══ GIVEN ENTRIES ══

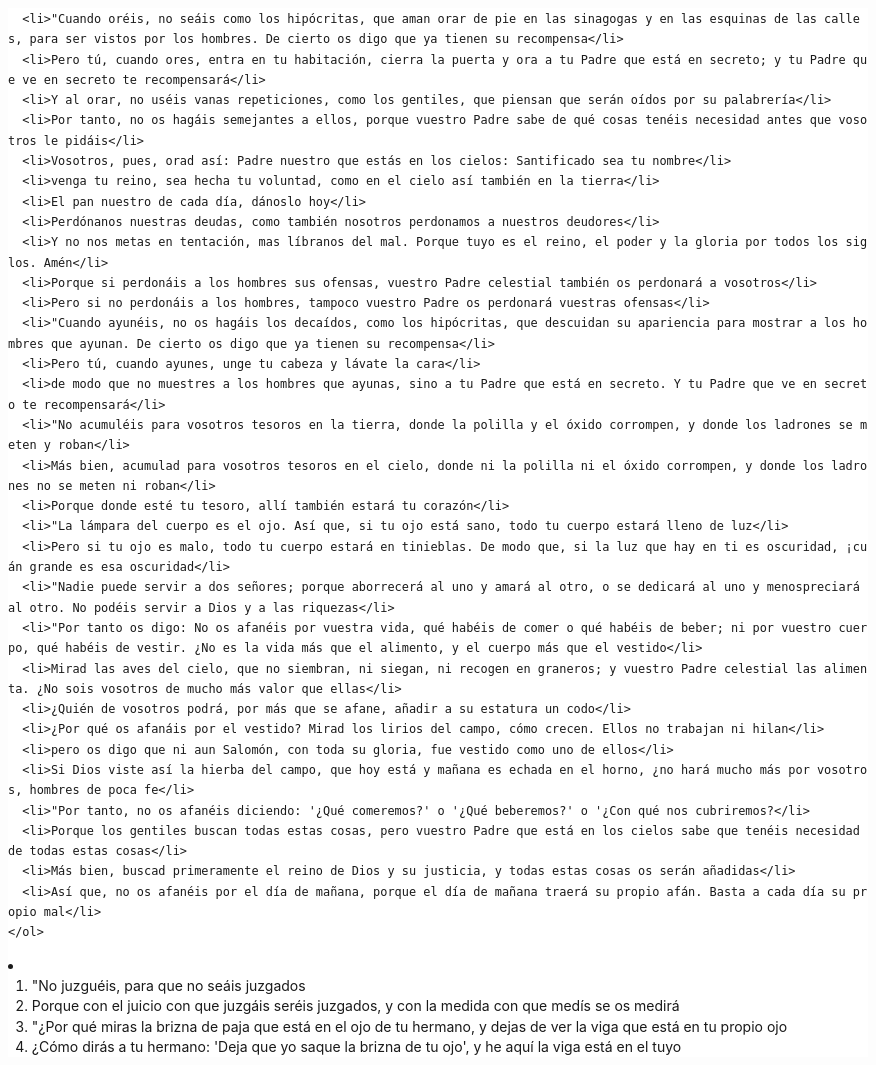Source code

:       <li>"Cuando oréis, no seáis como los hipócritas, que aman orar de pie en las sinagogas y en las esquinas de las calles, para ser vistos por los hombres. De cierto os digo que ya tienen su recompensa</li>
      <li>Pero tú, cuando ores, entra en tu habitación, cierra la puerta y ora a tu Padre que está en secreto; y tu Padre que ve en secreto te recompensará</li>
      <li>Y al orar, no uséis vanas repeticiones, como los gentiles, que piensan que serán oídos por su palabrería</li>
      <li>Por tanto, no os hagáis semejantes a ellos, porque vuestro Padre sabe de qué cosas tenéis necesidad antes que vosotros le pidáis</li>
      <li>Vosotros, pues, orad así: Padre nuestro que estás en los cielos: Santificado sea tu nombre</li>
      <li>venga tu reino, sea hecha tu voluntad, como en el cielo así también en la tierra</li>
      <li>El pan nuestro de cada día, dánoslo hoy</li>
      <li>Perdónanos nuestras deudas, como también nosotros perdonamos a nuestros deudores</li>
      <li>Y no nos metas en tentación, mas líbranos del mal. Porque tuyo es el reino, el poder y la gloria por todos los siglos. Amén</li>
      <li>Porque si perdonáis a los hombres sus ofensas, vuestro Padre celestial también os perdonará a vosotros</li>
      <li>Pero si no perdonáis a los hombres, tampoco vuestro Padre os perdonará vuestras ofensas</li>
      <li>"Cuando ayunéis, no os hagáis los decaídos, como los hipócritas, que descuidan su apariencia para mostrar a los hombres que ayunan. De cierto os digo que ya tienen su recompensa</li>
      <li>Pero tú, cuando ayunes, unge tu cabeza y lávate la cara</li>
      <li>de modo que no muestres a los hombres que ayunas, sino a tu Padre que está en secreto. Y tu Padre que ve en secreto te recompensará</li>
      <li>"No acumuléis para vosotros tesoros en la tierra, donde la polilla y el óxido corrompen, y donde los ladrones se meten y roban</li>
      <li>Más bien, acumulad para vosotros tesoros en el cielo, donde ni la polilla ni el óxido corrompen, y donde los ladrones no se meten ni roban</li>
      <li>Porque donde esté tu tesoro, allí también estará tu corazón</li>
      <li>"La lámpara del cuerpo es el ojo. Así que, si tu ojo está sano, todo tu cuerpo estará lleno de luz</li>
      <li>Pero si tu ojo es malo, todo tu cuerpo estará en tinieblas. De modo que, si la luz que hay en ti es oscuridad, ¡cuán grande es esa oscuridad</li>
      <li>"Nadie puede servir a dos señores; porque aborrecerá al uno y amará al otro, o se dedicará al uno y menospreciará al otro. No podéis servir a Dios y a las riquezas</li>
      <li>"Por tanto os digo: No os afanéis por vuestra vida, qué habéis de comer o qué habéis de beber; ni por vuestro cuerpo, qué habéis de vestir. ¿No es la vida más que el alimento, y el cuerpo más que el vestido</li>
      <li>Mirad las aves del cielo, que no siembran, ni siegan, ni recogen en graneros; y vuestro Padre celestial las alimenta. ¿No sois vosotros de mucho más valor que ellas</li>
      <li>¿Quién de vosotros podrá, por más que se afane, añadir a su estatura un codo</li>
      <li>¿Por qué os afanáis por el vestido? Mirad los lirios del campo, cómo crecen. Ellos no trabajan ni hilan</li>
      <li>pero os digo que ni aun Salomón, con toda su gloria, fue vestido como uno de ellos</li>
      <li>Si Dios viste así la hierba del campo, que hoy está y mañana es echada en el horno, ¿no hará mucho más por vosotros, hombres de poca fe</li>
      <li>"Por tanto, no os afanéis diciendo: '¿Qué comeremos?' o '¿Qué beberemos?' o '¿Con qué nos cubriremos?</li>
      <li>Porque los gentiles buscan todas estas cosas, pero vuestro Padre que está en los cielos sabe que tenéis necesidad de todas estas cosas</li>
      <li>Más bien, buscad primeramente el reino de Dios y su justicia, y todas estas cosas os serán añadidas</li>
      <li>Así que, no os afanéis por el día de mañana, porque el día de mañana traerá su propio afán. Basta a cada día su propio mal</li>
    </ol>
  </li>
  <li>
    <ol>
      <li>"No juzguéis, para que no seáis juzgados</li>
      <li>Porque con el juicio con que juzgáis seréis juzgados, y con la medida con que medís se os medirá</li>
      <li>"¿Por qué miras la brizna de paja que está en el ojo de tu hermano, y dejas de ver la viga que está en tu propio ojo</li>
      <li>¿Cómo dirás a tu hermano: 'Deja que yo saque la brizna de tu ojo', y he aquí la viga está en el tuyo</li>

═══

Reproduce every line of source text in the entries above verbatim, without changing anything. Leave out the pictures.

- ANSWER TO THIS PROBLEM -
Source code

:       <li>"Cuando oréis, no seáis como los hipócritas, que aman orar de pie en las sinagogas y en las esquinas de las calles, para ser vistos por los hombres. De cierto os digo que ya tienen su recompensa</li>
      <li>Pero tú, cuando ores, entra en tu habitación, cierra la puerta y ora a tu Padre que está en secreto; y tu Padre que ve en secreto te recompensará</li>
      <li>Y al orar, no uséis vanas repeticiones, como los gentiles, que piensan que serán oídos por su palabrería</li>
      <li>Por tanto, no os hagáis semejantes a ellos, porque vuestro Padre sabe de qué cosas tenéis necesidad antes que vosotros le pidáis</li>
      <li>Vosotros, pues, orad así: Padre nuestro que estás en los cielos: Santificado sea tu nombre</li>
      <li>venga tu reino, sea hecha tu voluntad, como en el cielo así también en la tierra</li>
      <li>El pan nuestro de cada día, dánoslo hoy</li>
      <li>Perdónanos nuestras deudas, como también nosotros perdonamos a nuestros deudores</li>
      <li>Y no nos metas en tentación, mas líbranos del mal. Porque tuyo es el reino, el poder y la gloria por todos los siglos. Amén</li>
      <li>Porque si perdonáis a los hombres sus ofensas, vuestro Padre celestial también os perdonará a vosotros</li>
      <li>Pero si no perdonáis a los hombres, tampoco vuestro Padre os perdonará vuestras ofensas</li>
      <li>"Cuando ayunéis, no os hagáis los decaídos, como los hipócritas, que descuidan su apariencia para mostrar a los hombres que ayunan. De cierto os digo que ya tienen su recompensa</li>
      <li>Pero tú, cuando ayunes, unge tu cabeza y lávate la cara</li>
      <li>de modo que no muestres a los hombres que ayunas, sino a tu Padre que está en secreto. Y tu Padre que ve en secreto te recompensará</li>
      <li>"No acumuléis para vosotros tesoros en la tierra, donde la polilla y el óxido corrompen, y donde los ladrones se meten y roban</li>
      <li>Más bien, acumulad para vosotros tesoros en el cielo, donde ni la polilla ni el óxido corrompen, y donde los ladrones no se meten ni roban</li>
      <li>Porque donde esté tu tesoro, allí también estará tu corazón</li>
      <li>"La lámpara del cuerpo es el ojo. Así que, si tu ojo está sano, todo tu cuerpo estará lleno de luz</li>
      <li>Pero si tu ojo es malo, todo tu cuerpo estará en tinieblas. De modo que, si la luz que hay en ti es oscuridad, ¡cuán grande es esa oscuridad</li>
      <li>"Nadie puede servir a dos señores; porque aborrecerá al uno y amará al otro, o se dedicará al uno y menospreciará al otro. No podéis servir a Dios y a las riquezas</li>
      <li>"Por tanto os digo: No os afanéis por vuestra vida, qué habéis de comer o qué habéis de beber; ni por vuestro cuerpo, qué habéis de vestir. ¿No es la vida más que el alimento, y el cuerpo más que el vestido</li>
      <li>Mirad las aves del cielo, que no siembran, ni siegan, ni recogen en graneros; y vuestro Padre celestial las alimenta. ¿No sois vosotros de mucho más valor que ellas</li>
      <li>¿Quién de vosotros podrá, por más que se afane, añadir a su estatura un codo</li>
      <li>¿Por qué os afanáis por el vestido? Mirad los lirios del campo, cómo crecen. Ellos no trabajan ni hilan</li>
      <li>pero os digo que ni aun Salomón, con toda su gloria, fue vestido como uno de ellos</li>
      <li>Si Dios viste así la hierba del campo, que hoy está y mañana es echada en el horno, ¿no hará mucho más por vosotros, hombres de poca fe</li>
      <li>"Por tanto, no os afanéis diciendo: '¿Qué comeremos?' o '¿Qué beberemos?' o '¿Con qué nos cubriremos?</li>
      <li>Porque los gentiles buscan todas estas cosas, pero vuestro Padre que está en los cielos sabe que tenéis necesidad de todas estas cosas</li>
      <li>Más bien, buscad primeramente el reino de Dios y su justicia, y todas estas cosas os serán añadidas</li>
      <li>Así que, no os afanéis por el día de mañana, porque el día de mañana traerá su propio afán. Basta a cada día su propio mal</li>
    </ol>
  </li>
  <li>
    <ol>
      <li>"No juzguéis, para que no seáis juzgados</li>
      <li>Porque con el juicio con que juzgáis seréis juzgados, y con la medida con que medís se os medirá</li>
      <li>"¿Por qué miras la brizna de paja que está en el ojo de tu hermano, y dejas de ver la viga que está en tu propio ojo</li>
      <li>¿Cómo dirás a tu hermano: 'Deja que yo saque la brizna de tu ojo', y he aquí la viga está en el tuyo</li>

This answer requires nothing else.